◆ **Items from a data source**
#####
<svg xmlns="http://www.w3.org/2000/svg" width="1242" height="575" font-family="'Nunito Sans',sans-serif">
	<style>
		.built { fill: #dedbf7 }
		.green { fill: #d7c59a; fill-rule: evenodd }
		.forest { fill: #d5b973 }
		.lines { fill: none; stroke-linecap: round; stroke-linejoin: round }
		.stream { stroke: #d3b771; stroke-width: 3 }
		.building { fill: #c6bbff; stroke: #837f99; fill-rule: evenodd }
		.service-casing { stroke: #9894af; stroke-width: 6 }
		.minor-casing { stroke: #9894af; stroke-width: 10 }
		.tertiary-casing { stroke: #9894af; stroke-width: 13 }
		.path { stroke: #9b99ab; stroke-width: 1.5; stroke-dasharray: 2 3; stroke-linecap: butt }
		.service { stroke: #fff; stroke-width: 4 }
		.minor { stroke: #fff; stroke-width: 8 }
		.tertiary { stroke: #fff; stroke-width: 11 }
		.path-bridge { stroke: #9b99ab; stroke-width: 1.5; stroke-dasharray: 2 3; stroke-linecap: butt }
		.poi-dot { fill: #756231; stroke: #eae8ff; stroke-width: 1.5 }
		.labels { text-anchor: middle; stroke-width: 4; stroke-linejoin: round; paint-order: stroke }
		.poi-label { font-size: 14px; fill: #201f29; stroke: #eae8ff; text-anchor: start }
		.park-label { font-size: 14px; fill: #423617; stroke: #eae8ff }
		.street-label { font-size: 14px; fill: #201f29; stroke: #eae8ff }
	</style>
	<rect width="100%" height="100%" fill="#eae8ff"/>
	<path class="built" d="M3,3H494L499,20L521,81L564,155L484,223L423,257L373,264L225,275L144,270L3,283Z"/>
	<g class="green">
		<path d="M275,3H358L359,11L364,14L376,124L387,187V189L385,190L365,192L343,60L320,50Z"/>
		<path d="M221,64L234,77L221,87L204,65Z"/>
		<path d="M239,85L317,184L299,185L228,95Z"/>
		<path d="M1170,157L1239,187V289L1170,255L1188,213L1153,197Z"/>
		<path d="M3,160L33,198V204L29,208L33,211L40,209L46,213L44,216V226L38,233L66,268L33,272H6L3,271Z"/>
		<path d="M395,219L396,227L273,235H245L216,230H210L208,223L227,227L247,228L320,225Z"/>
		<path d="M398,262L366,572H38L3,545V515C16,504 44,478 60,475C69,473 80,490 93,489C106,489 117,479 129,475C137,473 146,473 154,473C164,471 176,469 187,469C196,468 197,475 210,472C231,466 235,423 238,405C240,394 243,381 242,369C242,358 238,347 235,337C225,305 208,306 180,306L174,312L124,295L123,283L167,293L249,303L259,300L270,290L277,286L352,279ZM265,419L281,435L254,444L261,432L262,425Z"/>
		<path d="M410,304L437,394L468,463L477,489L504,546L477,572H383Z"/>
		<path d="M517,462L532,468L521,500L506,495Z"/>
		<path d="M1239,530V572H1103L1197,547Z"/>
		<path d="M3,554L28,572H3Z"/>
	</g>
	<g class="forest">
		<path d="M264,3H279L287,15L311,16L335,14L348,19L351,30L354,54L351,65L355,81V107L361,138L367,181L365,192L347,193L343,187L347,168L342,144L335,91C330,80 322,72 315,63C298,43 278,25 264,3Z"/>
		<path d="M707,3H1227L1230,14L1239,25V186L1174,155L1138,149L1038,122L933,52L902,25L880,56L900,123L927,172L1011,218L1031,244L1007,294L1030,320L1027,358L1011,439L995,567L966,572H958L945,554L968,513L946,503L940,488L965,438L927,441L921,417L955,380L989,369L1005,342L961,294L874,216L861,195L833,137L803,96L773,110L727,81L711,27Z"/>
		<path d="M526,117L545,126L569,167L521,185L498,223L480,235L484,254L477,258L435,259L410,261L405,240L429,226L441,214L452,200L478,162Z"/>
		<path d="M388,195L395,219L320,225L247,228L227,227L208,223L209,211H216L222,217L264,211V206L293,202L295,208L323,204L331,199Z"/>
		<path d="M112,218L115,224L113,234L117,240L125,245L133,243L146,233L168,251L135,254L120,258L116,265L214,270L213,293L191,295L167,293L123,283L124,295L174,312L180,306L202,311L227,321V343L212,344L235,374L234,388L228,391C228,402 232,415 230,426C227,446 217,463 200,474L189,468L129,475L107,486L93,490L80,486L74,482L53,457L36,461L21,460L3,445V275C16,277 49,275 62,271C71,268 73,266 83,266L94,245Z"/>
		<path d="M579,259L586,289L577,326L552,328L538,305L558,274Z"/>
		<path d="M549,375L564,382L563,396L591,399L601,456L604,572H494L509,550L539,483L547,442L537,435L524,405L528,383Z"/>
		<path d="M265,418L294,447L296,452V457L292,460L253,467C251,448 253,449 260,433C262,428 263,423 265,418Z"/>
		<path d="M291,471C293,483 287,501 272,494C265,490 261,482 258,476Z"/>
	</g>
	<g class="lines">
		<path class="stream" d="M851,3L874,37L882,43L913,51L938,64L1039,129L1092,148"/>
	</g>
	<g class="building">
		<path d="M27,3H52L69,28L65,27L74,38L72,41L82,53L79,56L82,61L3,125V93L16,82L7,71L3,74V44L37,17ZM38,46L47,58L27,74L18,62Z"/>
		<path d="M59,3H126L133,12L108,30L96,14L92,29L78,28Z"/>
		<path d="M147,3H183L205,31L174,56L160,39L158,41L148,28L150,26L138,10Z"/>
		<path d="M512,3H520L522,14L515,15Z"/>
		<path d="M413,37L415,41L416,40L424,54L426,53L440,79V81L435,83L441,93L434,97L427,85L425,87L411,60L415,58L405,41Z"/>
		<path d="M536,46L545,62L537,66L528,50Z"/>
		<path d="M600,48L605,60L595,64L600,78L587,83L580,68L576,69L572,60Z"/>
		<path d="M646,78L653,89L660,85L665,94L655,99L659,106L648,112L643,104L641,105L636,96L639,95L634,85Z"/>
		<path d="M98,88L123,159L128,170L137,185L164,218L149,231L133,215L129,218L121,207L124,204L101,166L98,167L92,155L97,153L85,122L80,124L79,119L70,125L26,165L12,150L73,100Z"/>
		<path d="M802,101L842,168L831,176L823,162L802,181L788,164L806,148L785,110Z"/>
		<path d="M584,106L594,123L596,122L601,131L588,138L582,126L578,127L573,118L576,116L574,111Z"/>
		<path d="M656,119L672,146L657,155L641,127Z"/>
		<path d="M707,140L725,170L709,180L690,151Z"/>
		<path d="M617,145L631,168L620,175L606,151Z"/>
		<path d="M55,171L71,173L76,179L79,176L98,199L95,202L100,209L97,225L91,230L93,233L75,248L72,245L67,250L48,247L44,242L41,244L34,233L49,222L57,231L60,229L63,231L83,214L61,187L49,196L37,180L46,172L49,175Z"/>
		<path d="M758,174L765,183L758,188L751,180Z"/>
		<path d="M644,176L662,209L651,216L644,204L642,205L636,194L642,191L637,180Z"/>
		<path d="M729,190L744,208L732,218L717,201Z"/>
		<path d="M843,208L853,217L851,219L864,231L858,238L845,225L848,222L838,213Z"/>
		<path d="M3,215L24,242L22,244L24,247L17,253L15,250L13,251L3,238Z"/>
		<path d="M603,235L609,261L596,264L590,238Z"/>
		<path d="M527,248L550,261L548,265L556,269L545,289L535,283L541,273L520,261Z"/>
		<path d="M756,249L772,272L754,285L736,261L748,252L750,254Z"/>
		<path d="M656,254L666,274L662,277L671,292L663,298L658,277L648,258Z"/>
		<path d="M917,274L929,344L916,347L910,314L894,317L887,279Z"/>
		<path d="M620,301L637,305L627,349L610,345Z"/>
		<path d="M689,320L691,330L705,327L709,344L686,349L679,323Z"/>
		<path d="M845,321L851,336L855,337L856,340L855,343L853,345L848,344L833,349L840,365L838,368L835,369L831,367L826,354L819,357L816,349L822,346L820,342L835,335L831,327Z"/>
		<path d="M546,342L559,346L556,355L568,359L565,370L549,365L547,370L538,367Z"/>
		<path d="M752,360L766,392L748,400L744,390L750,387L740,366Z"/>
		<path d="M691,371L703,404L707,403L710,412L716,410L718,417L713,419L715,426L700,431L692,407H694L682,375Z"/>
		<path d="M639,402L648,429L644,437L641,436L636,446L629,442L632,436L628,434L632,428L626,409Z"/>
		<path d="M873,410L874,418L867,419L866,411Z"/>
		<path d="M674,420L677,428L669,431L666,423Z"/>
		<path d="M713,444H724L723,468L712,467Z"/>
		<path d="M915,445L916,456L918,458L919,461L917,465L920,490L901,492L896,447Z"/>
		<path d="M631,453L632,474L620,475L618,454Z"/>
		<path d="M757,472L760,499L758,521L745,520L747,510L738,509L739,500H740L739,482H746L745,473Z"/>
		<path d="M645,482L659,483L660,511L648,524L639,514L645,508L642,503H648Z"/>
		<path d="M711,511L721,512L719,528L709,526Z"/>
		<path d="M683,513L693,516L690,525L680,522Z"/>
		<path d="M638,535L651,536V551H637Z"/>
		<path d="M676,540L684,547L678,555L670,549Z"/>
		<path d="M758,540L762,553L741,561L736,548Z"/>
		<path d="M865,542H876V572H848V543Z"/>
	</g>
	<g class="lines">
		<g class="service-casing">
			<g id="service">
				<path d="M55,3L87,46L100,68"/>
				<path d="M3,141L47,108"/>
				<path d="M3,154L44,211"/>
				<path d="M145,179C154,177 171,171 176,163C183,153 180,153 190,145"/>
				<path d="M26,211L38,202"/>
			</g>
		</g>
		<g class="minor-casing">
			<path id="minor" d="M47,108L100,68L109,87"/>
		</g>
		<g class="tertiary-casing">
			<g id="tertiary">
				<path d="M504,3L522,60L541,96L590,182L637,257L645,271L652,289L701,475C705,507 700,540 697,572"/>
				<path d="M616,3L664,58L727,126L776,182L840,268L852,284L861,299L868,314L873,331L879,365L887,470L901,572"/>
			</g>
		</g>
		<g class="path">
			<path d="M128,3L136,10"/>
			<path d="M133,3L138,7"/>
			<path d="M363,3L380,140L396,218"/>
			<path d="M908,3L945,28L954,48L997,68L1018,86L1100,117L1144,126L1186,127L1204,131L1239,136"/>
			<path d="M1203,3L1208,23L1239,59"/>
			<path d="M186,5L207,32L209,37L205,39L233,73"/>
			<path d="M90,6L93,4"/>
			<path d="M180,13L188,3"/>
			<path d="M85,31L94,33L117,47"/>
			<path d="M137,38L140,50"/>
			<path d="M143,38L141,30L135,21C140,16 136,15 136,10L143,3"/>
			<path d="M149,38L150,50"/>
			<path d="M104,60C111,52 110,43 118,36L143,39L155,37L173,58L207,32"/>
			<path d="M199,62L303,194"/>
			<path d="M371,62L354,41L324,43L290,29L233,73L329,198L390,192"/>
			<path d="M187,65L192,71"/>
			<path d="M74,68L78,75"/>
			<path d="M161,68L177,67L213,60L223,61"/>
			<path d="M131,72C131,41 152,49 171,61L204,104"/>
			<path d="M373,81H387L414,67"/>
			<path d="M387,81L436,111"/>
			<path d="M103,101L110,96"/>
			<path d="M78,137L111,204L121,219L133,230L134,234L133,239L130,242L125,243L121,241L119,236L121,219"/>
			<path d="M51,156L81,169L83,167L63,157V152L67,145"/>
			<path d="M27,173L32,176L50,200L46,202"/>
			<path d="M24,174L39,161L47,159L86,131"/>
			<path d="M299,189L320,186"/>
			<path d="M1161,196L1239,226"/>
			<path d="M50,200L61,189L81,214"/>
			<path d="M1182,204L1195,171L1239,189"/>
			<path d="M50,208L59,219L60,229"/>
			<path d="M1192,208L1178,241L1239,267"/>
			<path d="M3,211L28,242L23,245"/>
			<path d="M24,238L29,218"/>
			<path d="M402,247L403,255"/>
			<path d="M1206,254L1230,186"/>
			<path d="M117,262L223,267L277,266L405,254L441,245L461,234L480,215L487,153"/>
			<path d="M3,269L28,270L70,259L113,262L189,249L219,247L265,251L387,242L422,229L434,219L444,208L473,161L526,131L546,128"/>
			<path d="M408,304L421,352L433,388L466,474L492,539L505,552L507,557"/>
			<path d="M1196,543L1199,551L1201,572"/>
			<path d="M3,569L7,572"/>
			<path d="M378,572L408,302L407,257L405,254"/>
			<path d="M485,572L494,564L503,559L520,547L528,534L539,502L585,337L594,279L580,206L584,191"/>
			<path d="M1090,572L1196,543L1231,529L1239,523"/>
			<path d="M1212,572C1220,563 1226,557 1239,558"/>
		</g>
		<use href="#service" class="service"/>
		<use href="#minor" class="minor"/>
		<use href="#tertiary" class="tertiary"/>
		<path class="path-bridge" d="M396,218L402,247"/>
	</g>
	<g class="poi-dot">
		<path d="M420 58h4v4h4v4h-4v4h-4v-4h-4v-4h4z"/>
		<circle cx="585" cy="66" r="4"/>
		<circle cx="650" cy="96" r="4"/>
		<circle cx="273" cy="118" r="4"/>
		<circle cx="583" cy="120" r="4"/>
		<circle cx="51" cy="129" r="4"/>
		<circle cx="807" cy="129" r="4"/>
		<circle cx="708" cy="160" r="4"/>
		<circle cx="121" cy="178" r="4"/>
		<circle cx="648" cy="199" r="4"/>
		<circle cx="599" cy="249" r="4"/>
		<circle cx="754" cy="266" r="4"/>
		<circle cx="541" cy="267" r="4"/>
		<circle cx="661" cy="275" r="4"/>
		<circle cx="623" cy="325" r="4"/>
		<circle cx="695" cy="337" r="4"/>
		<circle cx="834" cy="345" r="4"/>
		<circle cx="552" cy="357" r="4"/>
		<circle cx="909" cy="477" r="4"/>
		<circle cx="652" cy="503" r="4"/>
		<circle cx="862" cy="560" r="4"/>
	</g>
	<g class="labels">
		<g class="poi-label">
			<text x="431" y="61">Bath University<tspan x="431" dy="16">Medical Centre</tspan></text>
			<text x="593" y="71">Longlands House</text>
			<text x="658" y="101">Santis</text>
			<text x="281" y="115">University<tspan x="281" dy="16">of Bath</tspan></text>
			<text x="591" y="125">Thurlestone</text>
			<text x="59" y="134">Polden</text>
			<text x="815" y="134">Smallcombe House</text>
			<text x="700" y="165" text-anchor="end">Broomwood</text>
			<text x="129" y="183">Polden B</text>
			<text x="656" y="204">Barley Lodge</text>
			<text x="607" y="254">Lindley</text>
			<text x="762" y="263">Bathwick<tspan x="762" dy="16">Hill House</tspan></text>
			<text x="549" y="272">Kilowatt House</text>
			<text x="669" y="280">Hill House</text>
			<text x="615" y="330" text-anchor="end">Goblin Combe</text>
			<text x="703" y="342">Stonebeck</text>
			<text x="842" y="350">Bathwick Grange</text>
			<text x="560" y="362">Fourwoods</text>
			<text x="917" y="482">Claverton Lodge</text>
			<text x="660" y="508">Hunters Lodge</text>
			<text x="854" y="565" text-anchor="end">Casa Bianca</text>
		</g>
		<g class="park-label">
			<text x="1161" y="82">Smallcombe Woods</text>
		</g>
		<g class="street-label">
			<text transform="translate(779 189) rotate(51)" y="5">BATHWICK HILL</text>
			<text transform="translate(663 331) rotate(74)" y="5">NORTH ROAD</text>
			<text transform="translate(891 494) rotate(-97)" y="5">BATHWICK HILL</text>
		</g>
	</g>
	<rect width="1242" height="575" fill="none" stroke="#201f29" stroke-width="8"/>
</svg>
#####
◆ **What you need to do**
Above are the entries; copy out every line among them that contains the word "labels".

◆ **The answer**
		.labels { text-anchor: middle; stroke-width: 4; stroke-linejoin: round; paint-order: stroke }
	<g class="labels">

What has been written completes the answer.